CREATE VIEW View1 AS
   SELECT column1 FROM Table1 WHERE column1 > 0
   WITH CHECK OPTION

INSERT INTO View1 VALUES (NULL) <-- This fails!

CREATE TABLE Table2 (column1 INT, CHECK (column1 > 0))

INSERT INTO Table2 VALUES (NULL) <-- This succeeds!

The difference, and the reason that the Insert-Into-View statement fails while the Insert-Into-Table statement succeeds, is that a view's CHECK OPTION must be TRUE while a table's CHECK constraint can be either TRUE or UNKNOWN.

Cheerful Little Fact #2:

Dropping the table doesn’t cause dropping of the view! Watch this:

CREATE TABLE Table3 (column1 INT)

CREATE VIEW View3 AS SELECT column1 FROM Table3

DROP TABLE Table3

CREATE TABLE Table3 (column0 CHAR(5), column1 SMALLINT)

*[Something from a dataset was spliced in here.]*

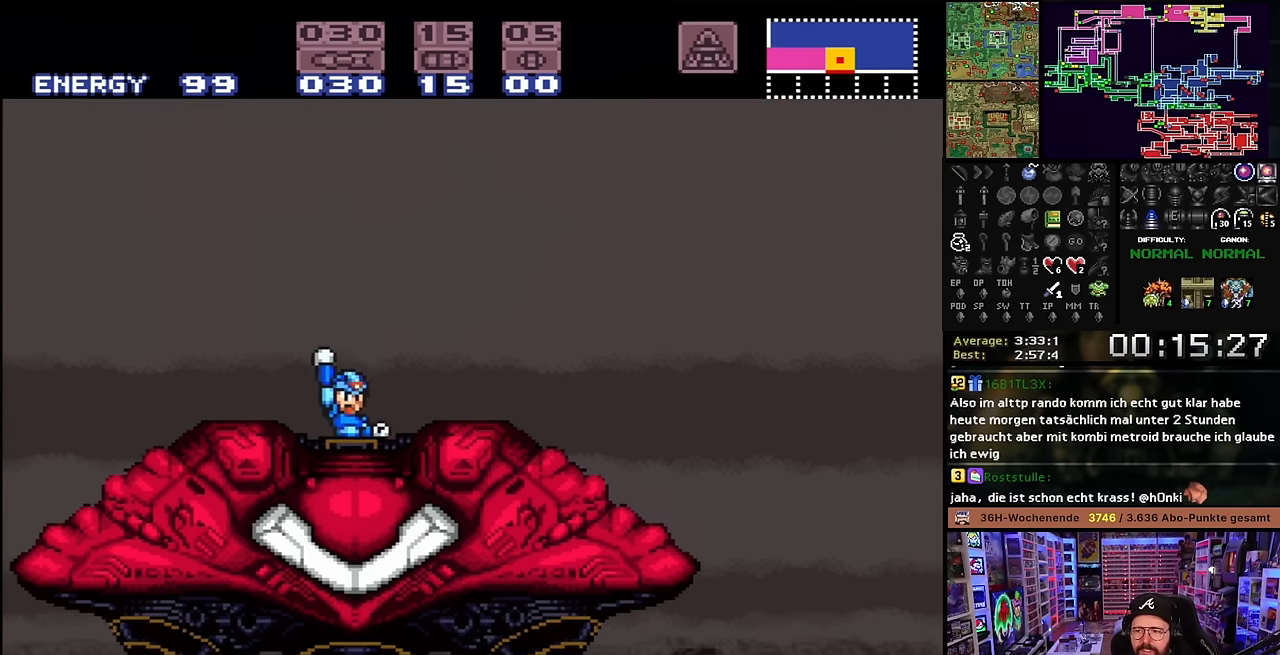
{"buttons": [], "events": [[100, "A", "up"], [384, "A", "down"], [500, "A", "up"]]}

INSERT INTO Table3 VALUES ('xxxxx', 1)

SELECT * FROM View3 <-- This succeeds!

This bizarre behavior is exclusive to Oracle8i and Microsoft SQL Server — when you drop a table, the views on the table are still out there, lurking. If you then create a new table with the same name, the view on the old table becomes valid again! Apart from the fact that this is a potential security flaw and a violation of the SQL Standard, it illustrates a vital point: The attributes of view View3 were obviously not fixed in stone at the time the view was created. At first, View3 was a view of the first (INT) column, but by the time the SELECT statement was executed, View3 was a view of the second (SMALLINT) column. This is the proof that views are reparsed and executed when needed, not earlier.

View Merge

What precisely is going on when you use a view? Well, there is a module, usually called the Query Rewriter (QR), which is responsible for, um, rewriting queries. Old QR has many wrinkles — for example, it’s also responsible for changing some subqueries into joins and eliminating redundant conditions. But here we’ll concern ourselves only with what QR does with queries that might contain views.

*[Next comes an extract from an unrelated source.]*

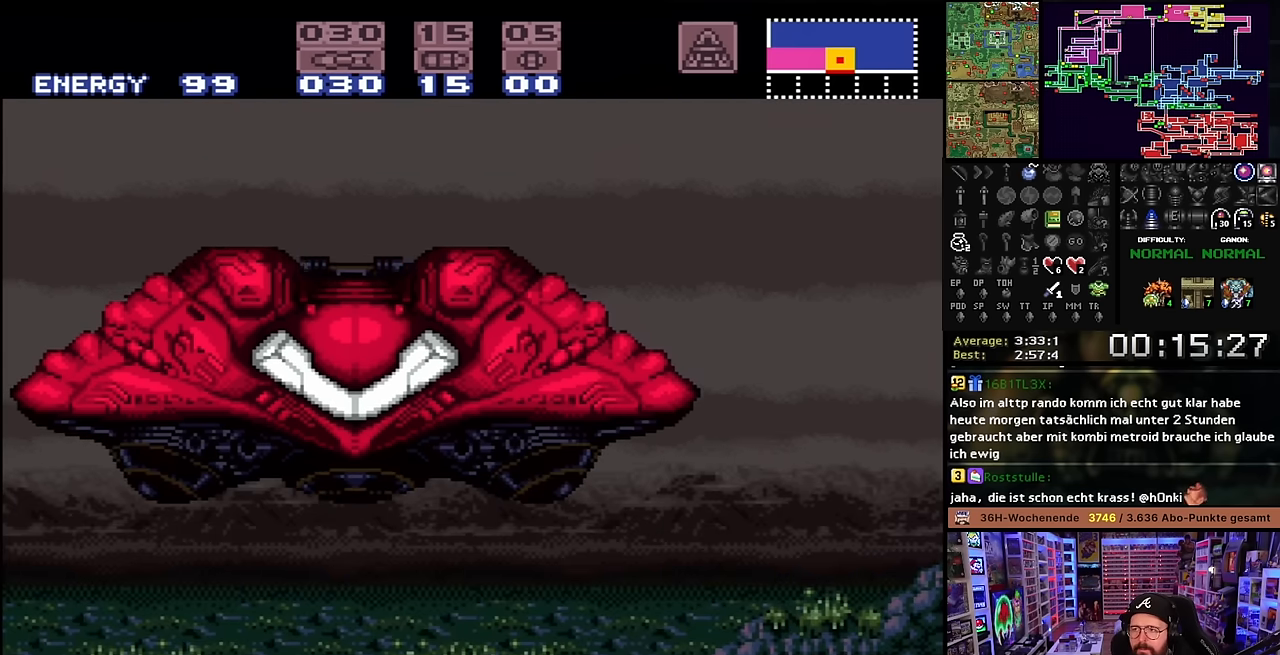
{"buttons": ["A"], "events": [[84, "A", "down"], [200, "A", "up"], [284, "A", "down"], [400, "A", "up"], [484, "A", "down"]]}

At CREATE VIEW time, the DBMS makes a view object. The view object contains two things: (a) a column list and (b) the text of the view definition clauses. Each column in the column list has two fields: {column name, base expression}. For example, this statement:

CREATE VIEW View1 AS 
 SELECT column1+1 AS view_column1, column2+2 AS view_column2 
 FROM Table1 
 WHERE column1 = 5

results in a view object that contains this column list:
{'view_column1','(column1+1)'} {'view_column2','(column2+2)'}

The new view object also contains a list of the tables upon which the view directly depends (which is clear from the FROM clause). In this case, the list looks like this:

Table1

When the QR gets a query on the view, it does these steps, in order:

LOOP:

[0] Search within the query’s table references (in a SELECT statement, this is the list of tables after the word FROM). Find the next table reference that refers to a view object instead of a base-table object. If there are none, stop.

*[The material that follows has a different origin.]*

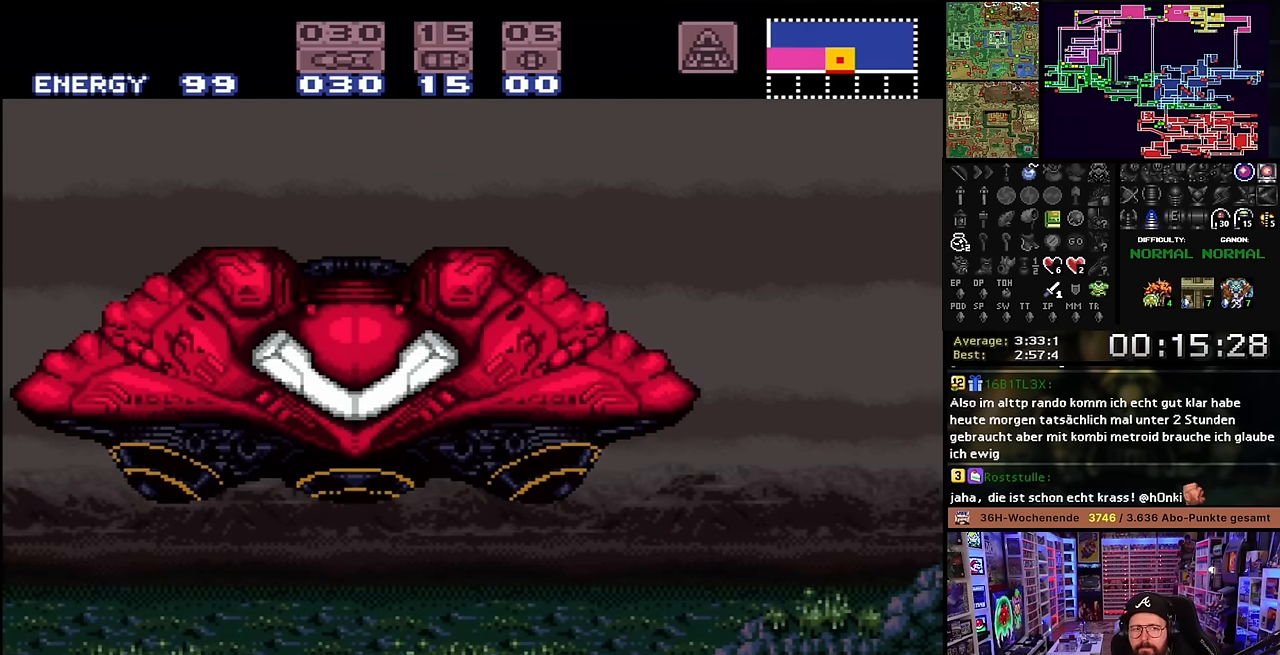
{"buttons": ["A"], "events": [[117, "A", "up"], [200, "A", "down"], [300, "A", "up"], [384, "A", "down"]]}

[1] In the main query, replace any occurrences of the view name with the name of the table(s) upon which the view directly depends.

Example:

SELECT View1.* FROM View1

becomes

SELECT Table1.* FROM Table1

[2] LOOP: For each column name in the main query, do:

    If (the column name is in the view definition)
     And (the column has not already been replaced in this pass of the outer loop)
     Then:
       Replace the column name with the base expression from the column list

Example:

SELECT view_column1 FROM View1 WHERE view_column2 = 3

becomes

SELECT (column1+1) FROM Table1 WHERE (column2+2) = 3

[3] Append the view’s WHERE clause to the end of the main query.

Example:

SELECT view_column1 FROM View1

becomes

SELECT (column1+1) FROM Table1 WHERE column1 = 5

Detail: If the main query already has a WHERE clause, the view’s WHERE clause becomes an AND sub-clause.

Example:

SELECT view_column1 FROM View1 WHERE view_column1 = 10

becomes

SELECT (column1+1) FROM Table1 WHERE (column1+1) = 10 AND column1 = 5

Detail: If the main query has a later clause (GROUP BY, HAVING, or ORDER BY), the view’s WHERE clause is appended before the later clause, instead of at the end of the main query.

[4] Append the view’s GROUP BY clause to the end of the main query.

Details as in [3].

[5] Append the view’s HAVING clause to the end of the main query.
Details as in [3]

[6] Go back to step [1].

There are two reasons for the loop:

      • The FROM clause may contain more than one table and you may only process for one table at a time.
      • The table used as a replacer might itself be a view. The loop must repeat till there are no more views in the query.

A final detail: Note that the base expression is "(A)" rather than "A." The reason for the extra parentheses is visible in this example:

CREATE VIEW View1 AS 
  SELECT table_column1 + 1 AS view_column1              
  FROM Table1

SELECT view_column1 * 5 FROM View1

When evaluating the SELECT, QR ends up with this query if the extra parentheses are omitted:

SELECT table1_column + 1 * 5 FROM Table1

... which would be wrong, because the * operator has a higher precedence than the + operator. The correct expression is:

SELECT (table1_column + 1) * 5 FROM Table1

And voila. The process above is a completely functional "view merge" procedure, for those who wish to go out and write their own DBMS now. I’ve included all the steps that are sine qua nons.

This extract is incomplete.